Laura always tells me she loves teaching the class she does because they’re old enough to have great conversations with. She says they’re at that lovely point when their adult personalities are almost fully formed: ‘everything’s there except the crap stuff’ she always says, ‘that gets poured in last’.
‘So how’s school?’ I say when we’re settled. We’re scanning the menus although I don’t know why we bother: we always come to the same little Italian place in town and we both always order the same thing. When the waiter comes over and Laura mouths ‘two minutes please’, I know it can’t be because she hasn’t decided yet.
‘What’s this really about then, Fee?’ She has a concerned look, head tilted, eyes wide. It strikes me if she wasn’t a teacher she’d have made a great therapist. ‘You said you wanted to pick my brains on something.’
‘Yes, it’s a bit of a weird one, I hope you don’t mind?’
‘Fire away.’
‘Well. If a child were to make an, um, an accusation … against a member of staff. What would happen?’
She frowns.
‘What kind of an accusation?’
‘Oh you know, anything. Bullying, maybe. Verbal abuse. Physical abuse. Erm … sexual,’ I add hastily. ‘It might even be years later, say.’
‘Well, it doesn’t happen often, thank God.’ At this point, incongruously, she taps the table as if ‘touching wood’, or maybe she is just keeping herself anchored to a world of solidity, where these things don’t happen. ‘But if a complaint was made, well, the teacher would be suspended immediately while the investigation took place. Then I guess it would go to court, and so on.’
‘And if he – if they – were found guilty?’
‘You’re probably not asking the right person, honey. You’d need to ask a judge, or a lawyer. I can tell you they’d go onto List 99 – so they wouldn’t be able to work with children again.
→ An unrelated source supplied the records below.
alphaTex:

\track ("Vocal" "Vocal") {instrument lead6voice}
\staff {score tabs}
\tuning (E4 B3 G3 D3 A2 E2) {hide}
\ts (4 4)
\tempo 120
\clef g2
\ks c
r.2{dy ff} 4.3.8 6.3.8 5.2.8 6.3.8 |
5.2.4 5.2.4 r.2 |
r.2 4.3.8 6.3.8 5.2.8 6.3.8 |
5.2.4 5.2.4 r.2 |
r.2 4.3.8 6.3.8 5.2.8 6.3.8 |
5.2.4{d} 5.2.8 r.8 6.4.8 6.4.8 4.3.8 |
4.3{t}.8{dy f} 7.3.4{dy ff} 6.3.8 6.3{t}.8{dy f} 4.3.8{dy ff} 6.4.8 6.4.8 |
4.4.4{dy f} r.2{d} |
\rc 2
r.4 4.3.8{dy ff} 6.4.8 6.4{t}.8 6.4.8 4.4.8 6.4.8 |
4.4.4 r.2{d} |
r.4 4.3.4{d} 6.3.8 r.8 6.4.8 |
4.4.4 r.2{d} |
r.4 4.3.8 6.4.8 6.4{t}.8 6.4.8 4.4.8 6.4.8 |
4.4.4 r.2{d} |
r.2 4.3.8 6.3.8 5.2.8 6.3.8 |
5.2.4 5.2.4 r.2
Although I think you can appeal after a certain number of years.’
The waiter is hovering impatiently, and we both just point at our usual choices on the menu: salmon farfalle for me, cannelloni for Laura.
‘Oh, and a bottle of Frascati, please,’ I say with a ‘what the hell’ smile at Laura.
‘You know you’re on your own with that, don’t you?’ she reminds me. ‘I’m not drinking.’
‘Oh shit, yes. Better make it a half bottle!’
‘Fee, I hope you don’t mind me asking,’ she waits for the waiter to move away, ‘but why do you want to know all of this?’